Après l'agression, Vincent a pris des mesures. Il se cache : "J'ai enlevé toutes mes bagues. Je trouve que c'est un signe extérieur d'homosexualité, peut-être. Je cherche à me masculiniser. J'ai coupé mes cheveux très courts. J'essaie d'être le plus neutre possible. Je me sens plus mis à l'écart, ostracisé, moins libre de ma façon de m'habiller qu'il y a 10 ans".

"Comment ça se fait qu'aujourd'hui, les droits internationaux régressent et on voit en Belgique une augmentation des discours de haine, des violences verbales ou physiques envers les personnes LGBTQIA+", se demande Xavier Wyns, coordinateur de la Rainbow House Bruxelles

Discours politiques

À l'étranger, des leaders politiques ont eu des discours à l'encontre de la communauté. "Nous allons arrêter la folie des transgenres", disait Donald Trump. "Nous ne laisserons pas les activistes LGBT côtoyer nos petits dans les écoles", prévenait de son côté Viktor Orban. Ces prises de parole ont un écho dans la population : "C'est des montées extrêmes. Quand on voit les discours de haine sur les réseaux sociaux, c'est aussi de se dire que ce sont des fibres sur lesquelles on peut vraiment s'attaquer ou taper dessus ouvertement. C'est ça qu'on doit vraiment faire attention", indique Xavier Wyns.

Spit It Out, un sex-shop dans le centre de Bruxelles est une cible régulière. Il attire le regard, mais aussi les moqueries, voire les actes de vandalisme : "J'ai eu droit à des crachats sur la vitrine, j'ai eu droit à de l'urine sur la vitrine pendant plusieurs jours d'affilée. On a eu quelqu'un qui faisait des excréments directement sur la vitrine, coulant sur la vitrine jusque sur le rebord", raconte Kriss Stephany, le gérant, qui a aussi été agressé dans un train en début d'année."Je fais encore quelques cauchemars de temps en temps. On n'est pas allé porter plainte parce qu'on s'est dit à quoi bon. Tout ce qu'on a acquis, on peut le perdre comme ça en un claquement de doigts."

Peu de plaintes

Selon une étude européenne, seulement 14% des victimes portent réellement plainte. Romain, lui, n'a pas hésité. Il a reçu des coups après un geste de tendresse envers son compagnon. Les auteurs ont été jugés, mais cette violence l'a marqué : "Ça casse un peu l'utopie dans laquelle je vivais. Je me suis toujours dit que je pense être privilégié, que j'ai de la chance de vivre dans une ville où c'est possible. Et finalement, pas tellement que ça. C'est plutôt une désillusion".
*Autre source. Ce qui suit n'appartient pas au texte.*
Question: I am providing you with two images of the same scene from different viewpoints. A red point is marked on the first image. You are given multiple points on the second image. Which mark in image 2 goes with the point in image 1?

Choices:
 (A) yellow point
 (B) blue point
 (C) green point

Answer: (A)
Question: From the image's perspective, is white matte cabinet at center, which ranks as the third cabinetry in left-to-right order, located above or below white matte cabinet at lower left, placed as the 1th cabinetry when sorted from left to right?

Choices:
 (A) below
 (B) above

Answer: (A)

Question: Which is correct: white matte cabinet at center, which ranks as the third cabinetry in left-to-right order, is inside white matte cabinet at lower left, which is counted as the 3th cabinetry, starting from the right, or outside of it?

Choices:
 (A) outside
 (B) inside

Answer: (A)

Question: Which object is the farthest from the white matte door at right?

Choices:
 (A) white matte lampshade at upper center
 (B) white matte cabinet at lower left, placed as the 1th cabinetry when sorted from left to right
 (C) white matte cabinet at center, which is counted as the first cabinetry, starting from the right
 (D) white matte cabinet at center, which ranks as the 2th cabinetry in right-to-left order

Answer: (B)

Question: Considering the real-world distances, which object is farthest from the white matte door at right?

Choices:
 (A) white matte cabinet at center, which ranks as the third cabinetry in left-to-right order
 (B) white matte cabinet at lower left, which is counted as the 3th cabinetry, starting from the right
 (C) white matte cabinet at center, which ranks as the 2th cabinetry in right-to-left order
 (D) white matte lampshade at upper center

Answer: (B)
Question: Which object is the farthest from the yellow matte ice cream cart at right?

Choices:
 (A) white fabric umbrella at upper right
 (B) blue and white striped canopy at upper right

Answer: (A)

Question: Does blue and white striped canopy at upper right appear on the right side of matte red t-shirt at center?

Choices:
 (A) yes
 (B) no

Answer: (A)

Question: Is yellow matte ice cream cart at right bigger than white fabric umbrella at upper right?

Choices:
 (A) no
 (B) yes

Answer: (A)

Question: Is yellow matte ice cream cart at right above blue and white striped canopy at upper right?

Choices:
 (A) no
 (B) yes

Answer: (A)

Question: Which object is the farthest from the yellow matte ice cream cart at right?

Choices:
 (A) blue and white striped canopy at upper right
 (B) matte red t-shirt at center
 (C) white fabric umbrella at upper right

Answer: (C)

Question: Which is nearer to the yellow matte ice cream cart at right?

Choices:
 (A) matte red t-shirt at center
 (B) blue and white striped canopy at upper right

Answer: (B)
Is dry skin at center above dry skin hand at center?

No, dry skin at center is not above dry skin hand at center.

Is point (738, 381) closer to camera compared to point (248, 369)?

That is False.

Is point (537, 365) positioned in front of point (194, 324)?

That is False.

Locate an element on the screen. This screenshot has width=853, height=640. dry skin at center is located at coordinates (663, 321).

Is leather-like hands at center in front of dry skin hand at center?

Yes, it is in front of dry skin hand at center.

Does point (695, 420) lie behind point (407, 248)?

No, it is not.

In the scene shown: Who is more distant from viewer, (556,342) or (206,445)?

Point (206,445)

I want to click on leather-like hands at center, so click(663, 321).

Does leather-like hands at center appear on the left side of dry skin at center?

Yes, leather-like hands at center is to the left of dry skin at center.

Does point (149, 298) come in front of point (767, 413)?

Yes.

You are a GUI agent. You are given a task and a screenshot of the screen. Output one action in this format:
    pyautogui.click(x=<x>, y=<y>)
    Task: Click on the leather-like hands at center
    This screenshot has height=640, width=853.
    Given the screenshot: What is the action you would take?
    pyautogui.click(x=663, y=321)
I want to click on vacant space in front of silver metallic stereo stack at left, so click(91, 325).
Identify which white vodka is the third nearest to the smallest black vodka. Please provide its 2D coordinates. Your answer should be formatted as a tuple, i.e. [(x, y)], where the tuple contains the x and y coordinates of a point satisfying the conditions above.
Romain vit effectivement dans un pays "privilégié". La Belgique se positionne deuxième d'un classement européen des droits LGBT. Mais ces droits sont constamment remis en question. "L'instrumentalisation des droits LGBT est quelque chose qui malheureusement a fonctionné en Pologne, en Hongrie, en Italie, aux États-Unis. Et donc, ça pourrait donner des idées malheureusement à d'autres populistes qui pourraient se dire que cette histoire fonctionne. Mais jusqu'à présent, la Belgique est relativement épargnée au niveau politique. Mais nous ne sommes pas une île", prévient Oliviero Aselio, directeur communication pour Unia.

Des menaces, des regards pesants, et une violence qui obligent toute une communauté à rester en vigilance permanente.